Hi,
model2.mod (2.9 KB)
model1.mod (2.8 KB)
Thanks a lot for your time. I am learning the two-country model, which involves international risk-sharing conditions. In the textbook, both domestic and foreign families can save money at home and abroad. So there are four equations about domestic and foreign interest rates, as follows:
betaEt{(C(t+1)/C(t))^(-sigma)(P(t)/P(t+1))}=1/R(t);
betaEt{(C(t+1)/C(t))^(-sigma)(P(t)/P(t+1))*(e(t+1)/e(t))}=1/Rx(t);
betaEt{(Cx(t+1)/Cx(t))^(-sigma)(Px(t)/Px(t+1))}=1/Rx(t);
betaEt{(Cx(t+1)/Cx(t))^(-sigma)(Px(t)/Px(t+1))*(e(t)/e(t+1))}=1/R(t);
The four equations are collinear, and the international risk-sharing conditions can be obtained by combining the four equations:
(Cx(t)/C(t))^(-sigma)=Q(t), which Qt represents the real exchange rate.
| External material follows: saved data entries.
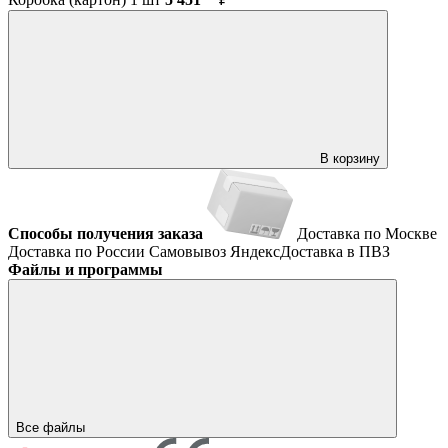
В корзину
Способы получения заказа
Доставка по Москве
Доставка по России
Самовывоз
ЯндексДоставка в ПВЗ
Файлы и программы
Все файлы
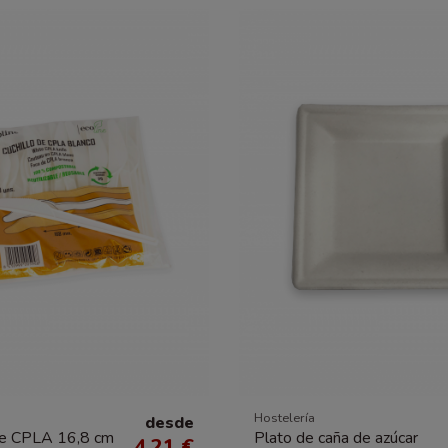
Hostelería
desde
de CPLA 16,8 cm
Plato de caña de azúcar
4.21 €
Two interest rate equations and an international risk-sharing condition are written into the code, and the model can operate normally. The specific code is model1.
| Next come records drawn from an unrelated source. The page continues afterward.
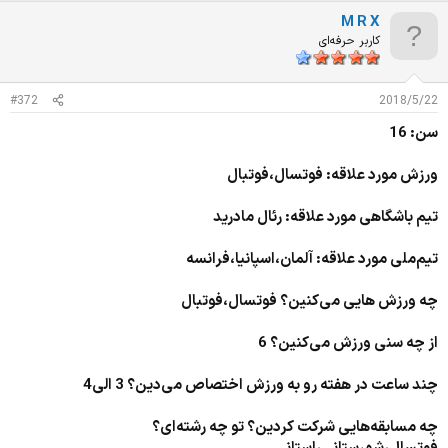
M R X
کاربر حرفه‌ای
#372
2018/5/22
سن: 16
ورزش مورد علاقه: فوتسال،فوتبال
تیم باشگاهی مورد علاقه: رئال مادرید
تیم‌ملی مورد علاقه: آلمان،اسپانیا،فرانسه
چه ورزش هایی می‌کنین؟ فوتسال،فوتبال
از چه سنی ورزش می‌کنین؟ 6
چند ساعت در هفته رو به ورزش اختصاص می‌دین؟ 3 الی4
چه مسابقه‌هایی شرکت کردین؟ تو چه رشته‌ای؟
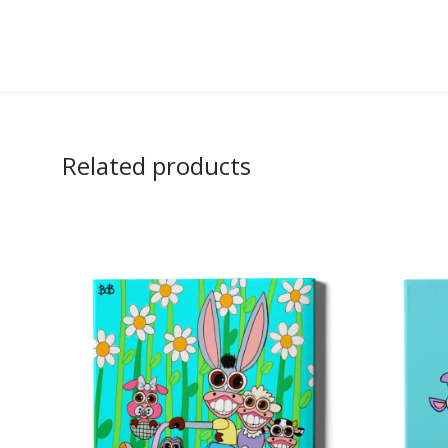
Related products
My question is: since the international risk-sharing condition is derived from the interest rate equation, can I choose three interest rate equations to make the model work normally? I try to replace the international risk-sharing condition with the third interest rate equation and construct the program model2.Only one equation of the two programs is different, and the others are exactly the same.
But when I tried to run the model, I found that the BK condition of the model was not satisfied and there was a unit root.
Why can the model work normally when two interest rate equations and one international risk sharing condition are selected, but there will be unit roots when three interest rate equations are selected? Can anyone explain why? Thank you!